**PROBLEM STATEMENT:** What lines in the records below include the word "Liquidating"? Return each one.

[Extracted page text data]
⁂
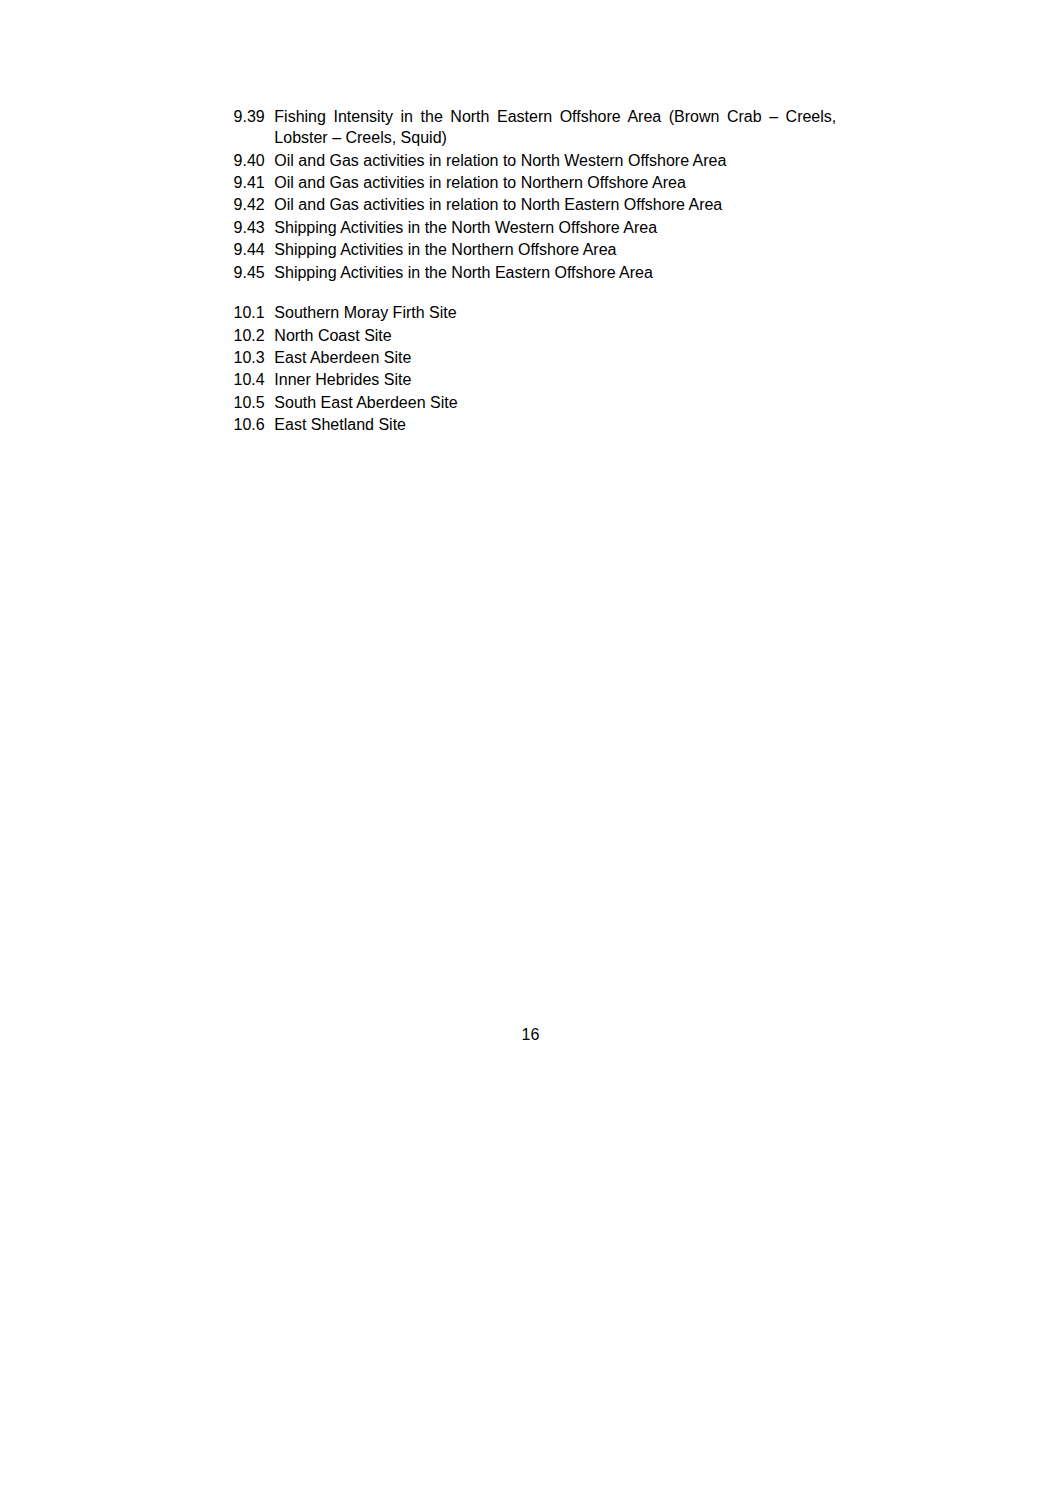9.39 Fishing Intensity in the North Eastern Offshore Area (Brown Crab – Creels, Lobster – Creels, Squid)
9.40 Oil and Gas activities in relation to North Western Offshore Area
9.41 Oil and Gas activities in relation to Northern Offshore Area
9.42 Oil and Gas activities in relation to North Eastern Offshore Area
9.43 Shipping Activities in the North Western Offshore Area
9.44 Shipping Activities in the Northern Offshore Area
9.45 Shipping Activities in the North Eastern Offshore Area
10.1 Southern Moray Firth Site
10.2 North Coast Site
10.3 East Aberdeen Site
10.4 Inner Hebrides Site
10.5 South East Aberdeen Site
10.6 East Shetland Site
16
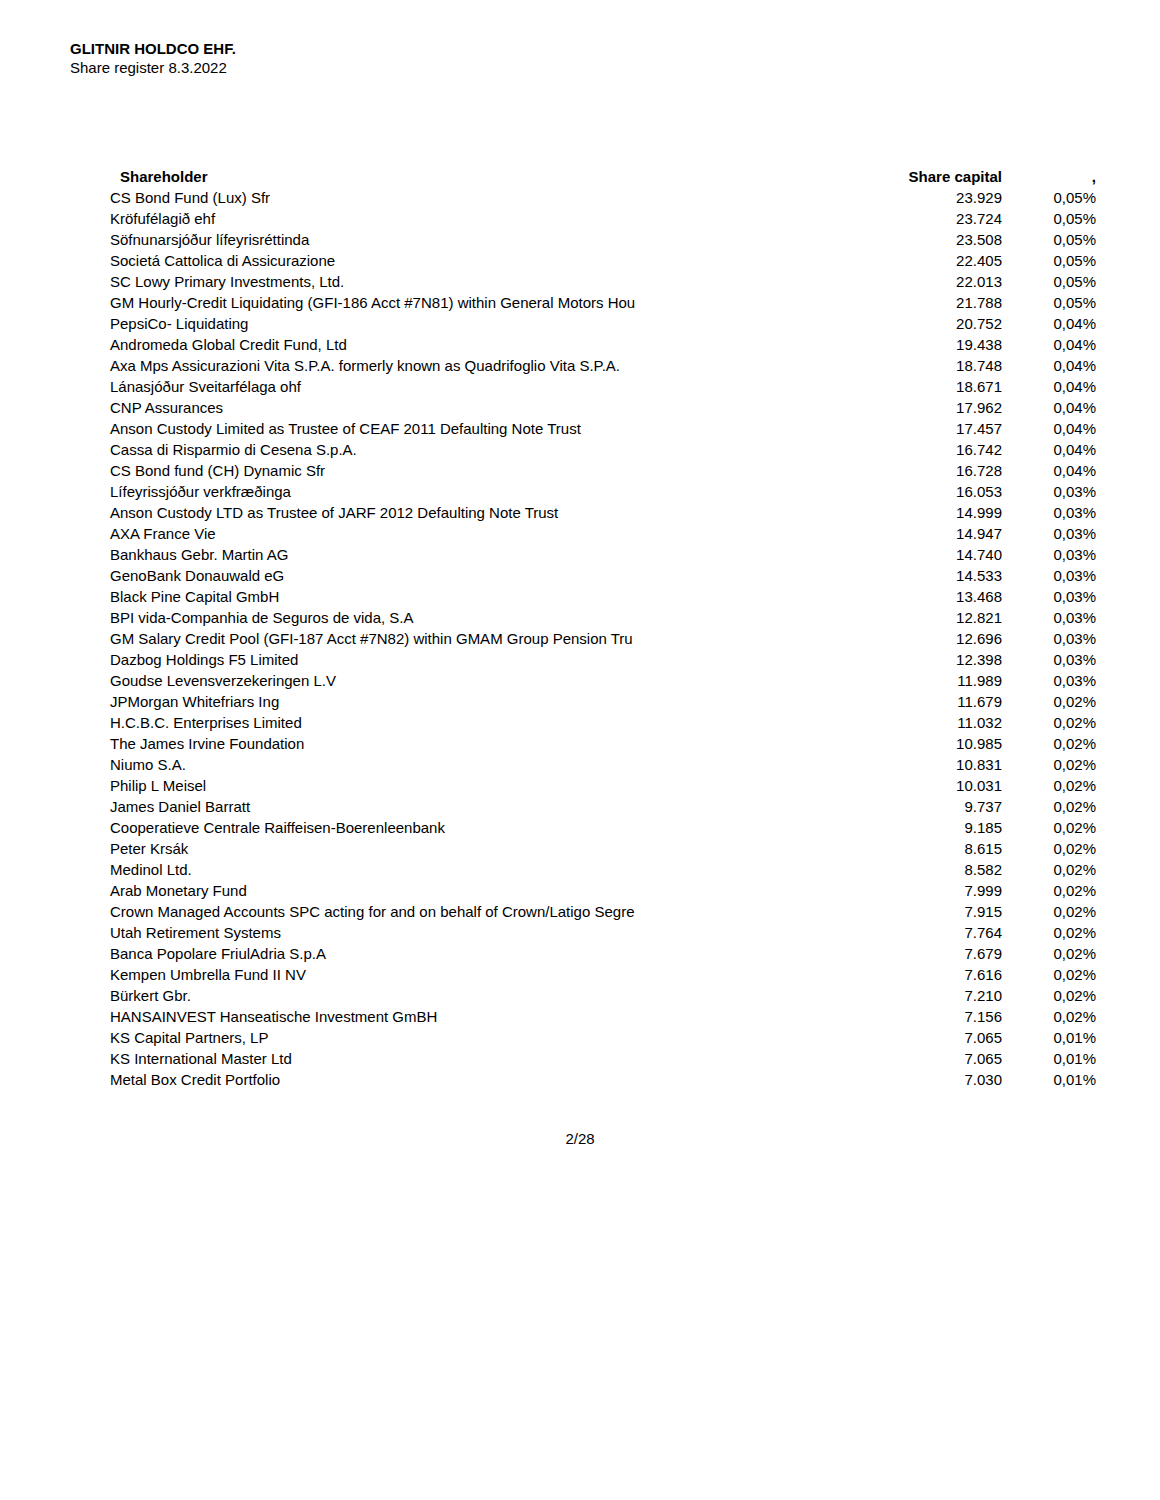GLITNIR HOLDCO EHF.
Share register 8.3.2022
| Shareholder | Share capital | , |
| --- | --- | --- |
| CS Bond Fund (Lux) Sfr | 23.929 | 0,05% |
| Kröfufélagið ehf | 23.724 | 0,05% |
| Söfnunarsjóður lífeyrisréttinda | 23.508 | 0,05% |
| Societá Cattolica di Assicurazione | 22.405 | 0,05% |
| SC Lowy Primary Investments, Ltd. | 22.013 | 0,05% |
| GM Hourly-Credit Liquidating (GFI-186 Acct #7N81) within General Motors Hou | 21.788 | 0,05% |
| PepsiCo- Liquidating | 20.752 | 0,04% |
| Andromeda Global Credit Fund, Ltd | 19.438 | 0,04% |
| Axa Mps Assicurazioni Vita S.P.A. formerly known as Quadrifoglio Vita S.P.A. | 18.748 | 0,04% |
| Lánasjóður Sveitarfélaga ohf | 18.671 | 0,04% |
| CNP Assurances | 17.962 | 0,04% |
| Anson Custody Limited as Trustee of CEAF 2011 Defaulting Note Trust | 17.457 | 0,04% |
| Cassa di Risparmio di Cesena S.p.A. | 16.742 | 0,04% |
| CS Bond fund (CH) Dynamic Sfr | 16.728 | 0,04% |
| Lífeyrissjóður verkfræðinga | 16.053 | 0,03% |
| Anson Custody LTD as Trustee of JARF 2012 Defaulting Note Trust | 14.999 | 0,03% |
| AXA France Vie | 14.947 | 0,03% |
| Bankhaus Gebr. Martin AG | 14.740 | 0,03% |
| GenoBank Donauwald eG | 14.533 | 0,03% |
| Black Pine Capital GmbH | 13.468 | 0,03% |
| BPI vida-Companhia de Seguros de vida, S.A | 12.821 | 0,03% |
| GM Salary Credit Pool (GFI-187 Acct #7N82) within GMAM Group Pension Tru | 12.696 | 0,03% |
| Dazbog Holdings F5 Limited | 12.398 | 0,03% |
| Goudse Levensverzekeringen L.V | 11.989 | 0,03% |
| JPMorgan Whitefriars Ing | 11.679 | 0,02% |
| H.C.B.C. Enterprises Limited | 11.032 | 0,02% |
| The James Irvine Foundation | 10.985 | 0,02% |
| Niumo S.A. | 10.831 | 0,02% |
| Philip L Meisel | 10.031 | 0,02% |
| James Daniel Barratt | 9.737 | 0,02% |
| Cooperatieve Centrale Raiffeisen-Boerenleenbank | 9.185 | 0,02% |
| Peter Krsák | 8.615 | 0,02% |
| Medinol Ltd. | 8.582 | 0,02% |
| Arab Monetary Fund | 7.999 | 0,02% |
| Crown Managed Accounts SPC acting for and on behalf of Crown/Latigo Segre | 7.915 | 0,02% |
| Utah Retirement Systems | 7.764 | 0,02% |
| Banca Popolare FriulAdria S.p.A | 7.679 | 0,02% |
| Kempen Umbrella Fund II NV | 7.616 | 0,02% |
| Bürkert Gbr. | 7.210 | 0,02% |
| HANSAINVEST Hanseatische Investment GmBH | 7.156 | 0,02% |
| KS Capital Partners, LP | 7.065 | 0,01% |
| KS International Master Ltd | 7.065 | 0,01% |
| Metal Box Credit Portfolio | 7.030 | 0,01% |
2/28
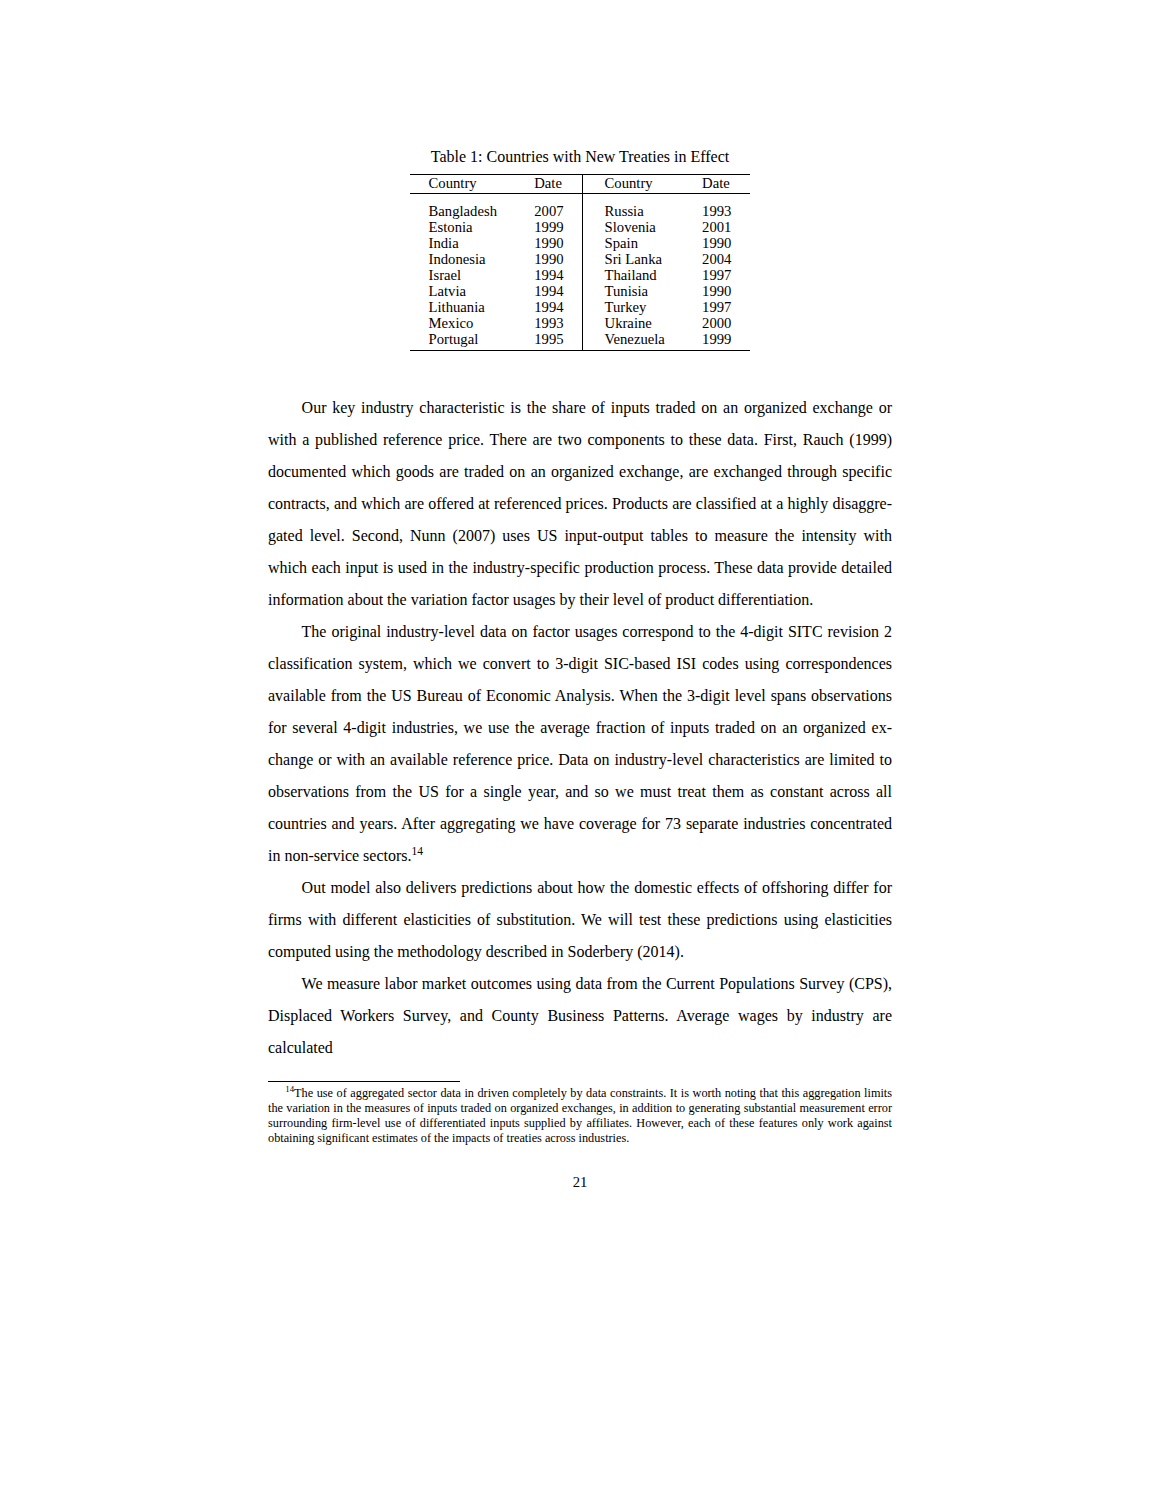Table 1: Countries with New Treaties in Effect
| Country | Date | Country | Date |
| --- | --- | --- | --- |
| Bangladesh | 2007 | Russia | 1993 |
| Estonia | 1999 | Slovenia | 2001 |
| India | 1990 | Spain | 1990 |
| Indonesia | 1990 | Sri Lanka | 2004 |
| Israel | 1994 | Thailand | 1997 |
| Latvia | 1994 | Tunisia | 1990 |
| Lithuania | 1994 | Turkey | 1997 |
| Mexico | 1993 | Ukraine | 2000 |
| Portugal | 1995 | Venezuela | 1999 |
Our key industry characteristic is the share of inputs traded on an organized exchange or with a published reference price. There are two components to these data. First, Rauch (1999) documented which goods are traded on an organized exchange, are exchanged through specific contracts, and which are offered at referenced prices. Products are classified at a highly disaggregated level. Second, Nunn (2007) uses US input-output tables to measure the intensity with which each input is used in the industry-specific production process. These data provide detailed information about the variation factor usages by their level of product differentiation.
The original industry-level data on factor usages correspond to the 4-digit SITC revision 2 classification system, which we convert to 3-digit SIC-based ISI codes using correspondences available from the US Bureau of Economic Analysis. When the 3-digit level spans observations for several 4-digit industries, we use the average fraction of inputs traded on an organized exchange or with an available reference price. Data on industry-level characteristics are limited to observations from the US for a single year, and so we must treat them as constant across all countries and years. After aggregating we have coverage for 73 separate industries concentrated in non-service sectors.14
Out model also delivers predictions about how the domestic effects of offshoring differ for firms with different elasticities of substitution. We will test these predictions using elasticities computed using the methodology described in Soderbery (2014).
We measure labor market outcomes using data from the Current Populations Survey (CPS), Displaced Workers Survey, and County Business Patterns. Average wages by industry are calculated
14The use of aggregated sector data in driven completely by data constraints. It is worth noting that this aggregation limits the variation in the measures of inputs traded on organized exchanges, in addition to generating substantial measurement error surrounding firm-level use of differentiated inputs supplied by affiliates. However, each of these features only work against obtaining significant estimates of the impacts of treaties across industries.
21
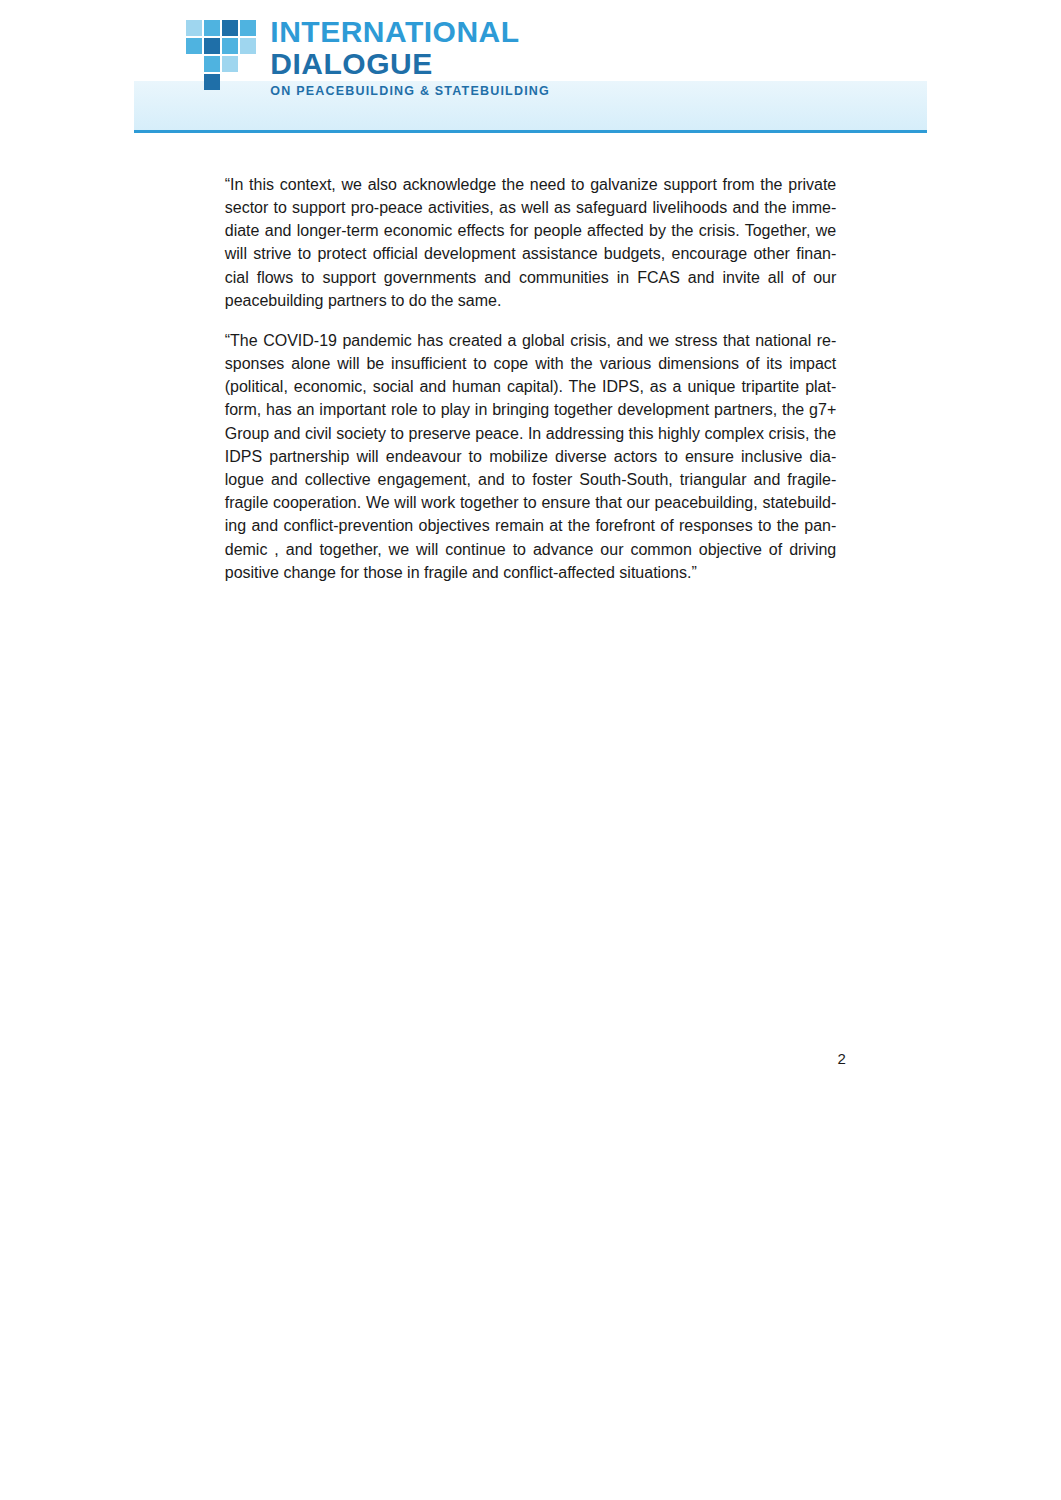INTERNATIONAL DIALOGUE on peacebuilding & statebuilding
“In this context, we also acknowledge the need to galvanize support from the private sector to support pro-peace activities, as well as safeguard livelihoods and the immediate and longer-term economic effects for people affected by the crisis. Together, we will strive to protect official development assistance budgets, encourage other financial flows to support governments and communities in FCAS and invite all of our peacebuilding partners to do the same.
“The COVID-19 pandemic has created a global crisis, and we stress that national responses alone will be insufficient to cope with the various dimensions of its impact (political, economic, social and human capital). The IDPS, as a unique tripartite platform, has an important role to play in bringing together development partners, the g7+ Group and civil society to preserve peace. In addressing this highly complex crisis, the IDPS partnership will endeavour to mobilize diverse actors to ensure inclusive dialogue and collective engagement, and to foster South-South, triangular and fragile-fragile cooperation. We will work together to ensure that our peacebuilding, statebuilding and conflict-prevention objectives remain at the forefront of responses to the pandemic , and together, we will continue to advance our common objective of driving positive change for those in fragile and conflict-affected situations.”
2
⁂
**RESPONSE BELOW:**
| GM Hourly-Credit Liquidating (GFI-186 Acct #7N81) within General Motors Hou | 21.788 | 0,05% |
| PepsiCo- Liquidating | 20.752 | 0,04% |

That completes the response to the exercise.